> [ABOUT THIS EXERCISE]:
How many lines in the records below contain "linejoin"? Reply with the number only.

Stored items
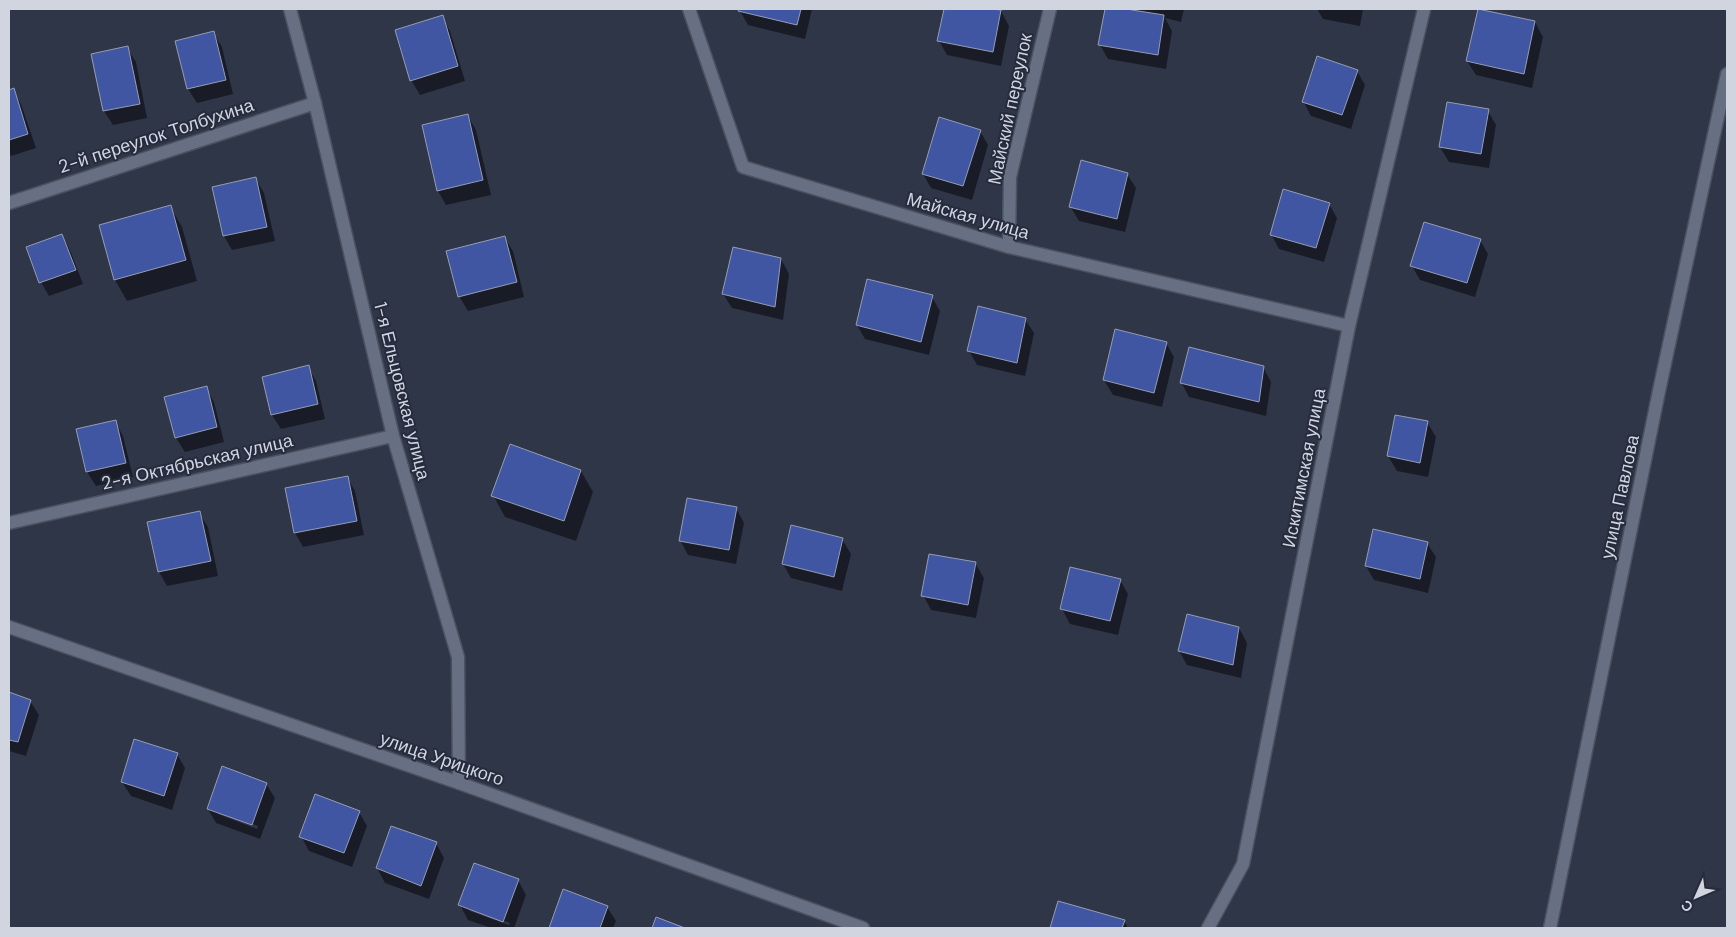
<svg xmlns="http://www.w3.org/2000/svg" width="1736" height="937" font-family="'DM Sans',sans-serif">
	<rect width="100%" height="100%" fill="#2f3648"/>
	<!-- shadow -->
	<g fill="#0007" fill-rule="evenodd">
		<path d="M740,9h72l-7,30 -57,-14 -8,-14z"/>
		<path d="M945,9h41l15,2 8,15 -8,40 -54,-11 -8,-14z"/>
		<path d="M1106,9l20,1v-1h58l-3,13 -16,-4 7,13 -6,38 -58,-10 -8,-14z"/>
		<path d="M1317,9h46l-3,17 -37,-7z"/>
		<path d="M442,17l8,14 15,50 -45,14 -9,-15z"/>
		<path d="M1535,22l8,15 -11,51 -56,-13 -9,-14z"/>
		<path d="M213,33l9,14 11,47 -36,9 -9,-14z"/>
		<path d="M127,48l9,14 11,56 -34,7 -9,-14z"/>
		<path d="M1357,71l8,14 -14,44 -40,-13 -8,-15z"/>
		<path d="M13,90l8,14 15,44 -25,8 -2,-4v-61z"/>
		<path d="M1488,111l8,14 -7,43 -40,-6 -9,-15z"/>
		<path d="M468,116l8,14 15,65 -45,10 -8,-14z"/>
		<path d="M980,131l8,14 -16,55 -41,-12 -8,-14z"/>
		<path d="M1127,174l9,14 -11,44 -46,-11 -9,-15z"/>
		<path d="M256,179l8,14 11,48 -43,9 -8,-14z"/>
		<path d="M1329,204l8,14 -13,44 -45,-13 -8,-15z"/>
		<path d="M170,206l12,21 15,54 -70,20 -12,-21 -15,-54z"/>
		<path d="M62,235l8,15 13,34 -34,12 -8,-14z"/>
		<path d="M504,237l9,14 11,46 -56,14 -9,-15z"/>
		<path d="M1480,240l8,14 -13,43 -55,-17 -8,-14z"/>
		<path d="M781,259l8,15 -6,46 -51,-12 -9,-14z"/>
		<path d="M932,297l8,14 -11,44 -64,-16 -8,-14z"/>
		<path d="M1025,319l9,14 -9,43 -48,-11 -8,-14z"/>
		<path d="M1166,343l8,14 -12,50 -49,-12 -9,-15z"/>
		<path d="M308,367l8,14 9,38 -44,10 -9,-14 -9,-37z"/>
		<path d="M1263,367l8,15 -5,34 -77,-19 -8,-15z"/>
		<path d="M206,388l8,14 10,40 -39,10 -9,-14z"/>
		<path d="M115,421l8,15 10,41 -37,9 -9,-14z"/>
		<path d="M1427,422l9,15 -8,40 -31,-6 -9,-15z"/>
		<path d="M581,471l12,21 -17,49 -71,-24 -12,-22z"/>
		<path d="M347,477l8,14 9,44 -61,12 -8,-14 -9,-44z"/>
		<path d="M736,508l8,15 -8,41 -48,-9 -8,-15z"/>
		<path d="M199,513l9,14 10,49 -51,10 -8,-14z"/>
		<path d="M842,539l9,15 -9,37 -51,-13 -8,-14z"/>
		<path d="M1427,543l9,14 -8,36 -54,-13 -8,-14z"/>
		<path d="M975,563l9,15 -8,40 -45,-8 -8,-15z"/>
		<path d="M1120,580l8,14 -10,41 -48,-11 -8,-15z"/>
		<path d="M1239,628l8,15 -6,35 -54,-13 -8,-14z"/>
		<path d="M9,694l21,7 9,14 -13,41 -17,-5z"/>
		<path d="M177,754l8,14 -13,42 -41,-14 -9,-14z"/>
		<path d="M266,784l9,14 -15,41 -44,-16 -8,-14zM218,812l40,14 -1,3 -39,-15z"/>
		<path d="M359,812l8,14 -15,41 -43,-16 -8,-15z"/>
		<path d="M436,843l8,15 -15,41 -44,-16 -8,-15z"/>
		<path d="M518,880l8,15 -12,33h-23l-23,-8 -8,-15zM470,908l40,15 -1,2 -39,-14z"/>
		<path d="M564,891l43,16 9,14 -3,7h-63z"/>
		<path d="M1058,903l66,18 4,7h-76z"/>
	</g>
	<!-- building -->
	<g fill="#4156a3" stroke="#959db3">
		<path d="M739,9h62l-4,16 -59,-14z"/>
		<path d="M944,9h49l8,1 -8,42 -56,-11z"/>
		<path d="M1105,9h21l38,6 -6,40 -60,-10z"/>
		<path d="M1478,9l57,12 -11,53 -58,-13z"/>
		<path d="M443,15l15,51 -48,15 -15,-51z"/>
		<path d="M214,31l12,49 -39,9 -12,-48z"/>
		<path d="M128,46l12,58 -37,7 -12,-57z"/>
		<path d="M1317,56l41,14 -16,45 -40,-13z"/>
		<path d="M14,88l14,46 -19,6v-50z"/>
		<path d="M1447,102l42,7 -8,45 -42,-7z"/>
		<path d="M468,114l15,66 -46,11 -15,-66z"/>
		<path d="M939,117l42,13 -18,56 -41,-12z"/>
		<path d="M1081,160l47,13 -11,46 -48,-12z"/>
		<path d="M256,177l11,50 -44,9 -11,-49z"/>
		<path d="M1283,189l47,14 -14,45 -46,-13z"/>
		<path d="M171,205l15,55 -72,20 -15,-55z"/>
		<path d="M1424,222l57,17 -14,44 -57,-17z"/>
		<path d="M62,234l14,36 -37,13 -13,-36z"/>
		<path d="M505,236l12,46 -59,15 -12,-46z"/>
		<path d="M733,247l48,11 -6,49 -53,-13z"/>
		<path d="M867,279l66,16 -12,47 -65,-17z"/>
		<path d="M978,306l48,12 -9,45 -50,-12z"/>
		<path d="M1115,329l52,13 -13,51 -51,-13z"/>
		<path d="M1189,347l75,19 -5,36 -79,-19z"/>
		<path d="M309,365l9,39 -47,11 -9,-38z"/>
		<path d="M207,386l10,41 -42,11 -11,-41z"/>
		<path d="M1395,415l33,6 -8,42 -33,-7z"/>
		<path d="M116,420l10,43 -40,9 -10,-43z"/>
		<path d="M510,444l71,26 -17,51 -73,-25z"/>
		<path d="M348,476l9,45 -63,12 -9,-45z"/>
		<path d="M687,498l50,9 -8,43 -50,-9z"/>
		<path d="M200,511l11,50 -53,11 -11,-50z"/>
		<path d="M791,525l52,13 -9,39 -52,-13z"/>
		<path d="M1373,529l55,13 -8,37 -55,-13z"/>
		<path d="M929,554l47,8 -8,43 -47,-9z"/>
		<path d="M1070,567l51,12 -11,42 -50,-12z"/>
		<path d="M1187,614l52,13 -6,38 -55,-14z"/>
		<path d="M9,692l22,8 -13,42 -9,-2z"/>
		<path d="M134,739l44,14 -14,43 -43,-14z"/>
		<path d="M222,766l45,17 -15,42 -45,-16z"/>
		<path d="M315,794l45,17 -16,42 -45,-16z"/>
		<path d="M391,826l46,16 -16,44 -45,-18z"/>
		<path d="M474,863l45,16 -16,43 -45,-17z"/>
		<path d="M563,889l45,17 -8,22h-51z"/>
		<path d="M1058,901l67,19 -3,8h-72z"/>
		<path d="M656,917l29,11h-33z"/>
	</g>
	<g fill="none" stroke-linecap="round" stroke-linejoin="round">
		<defs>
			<g id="street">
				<path d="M290,9l25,94 78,333 65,221 1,126"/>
				<path d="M689,9l54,158 266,80 340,79"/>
				<path d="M9,203l306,-100"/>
				<path d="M1009,247l1,-70 40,-168"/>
				<path d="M9,523l384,-87"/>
				<path d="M9,627l450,156 404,145"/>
				<path d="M1208,928l35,-64 106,-538 75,-317"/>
				<path d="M1550,928l109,-537 68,-317"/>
			</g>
		</defs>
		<!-- street casing -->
		<use href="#street" stroke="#4c5160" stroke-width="15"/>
		<!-- street -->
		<use href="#street" stroke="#676f83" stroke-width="12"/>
	</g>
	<g text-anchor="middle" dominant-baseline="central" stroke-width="4" stroke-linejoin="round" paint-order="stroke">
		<!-- street labels -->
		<g font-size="18" fill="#d0d5e0" stroke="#262c3d">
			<text transform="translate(1010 109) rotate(-78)">Майский переулок</text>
			<text transform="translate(156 136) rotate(-18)">2-й переулок Толбухина</text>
			<text transform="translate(968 216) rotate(16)">Майская улица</text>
			<text transform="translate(402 391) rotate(76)">1-я Ельцовская улица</text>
			<text transform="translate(197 462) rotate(-13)">2-я Октябрьская улица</text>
			<text transform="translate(1304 468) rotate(-79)">Искитимская улица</text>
			<text transform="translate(1620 497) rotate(-78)">улица Павлова</text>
			<text transform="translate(442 759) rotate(19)">улица Урицкого</text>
		</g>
	</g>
	<!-- border -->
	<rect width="1736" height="937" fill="none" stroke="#d0d5e0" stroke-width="20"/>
	<!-- north arrow -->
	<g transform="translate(1696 897) rotate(225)" stroke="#262c3d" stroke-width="4" paint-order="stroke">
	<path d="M0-4L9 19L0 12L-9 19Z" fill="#d0d5e0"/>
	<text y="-8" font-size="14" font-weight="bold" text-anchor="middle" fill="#d0d5e0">С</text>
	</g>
</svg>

> [OUTPUT FOR THIS TASK]:
2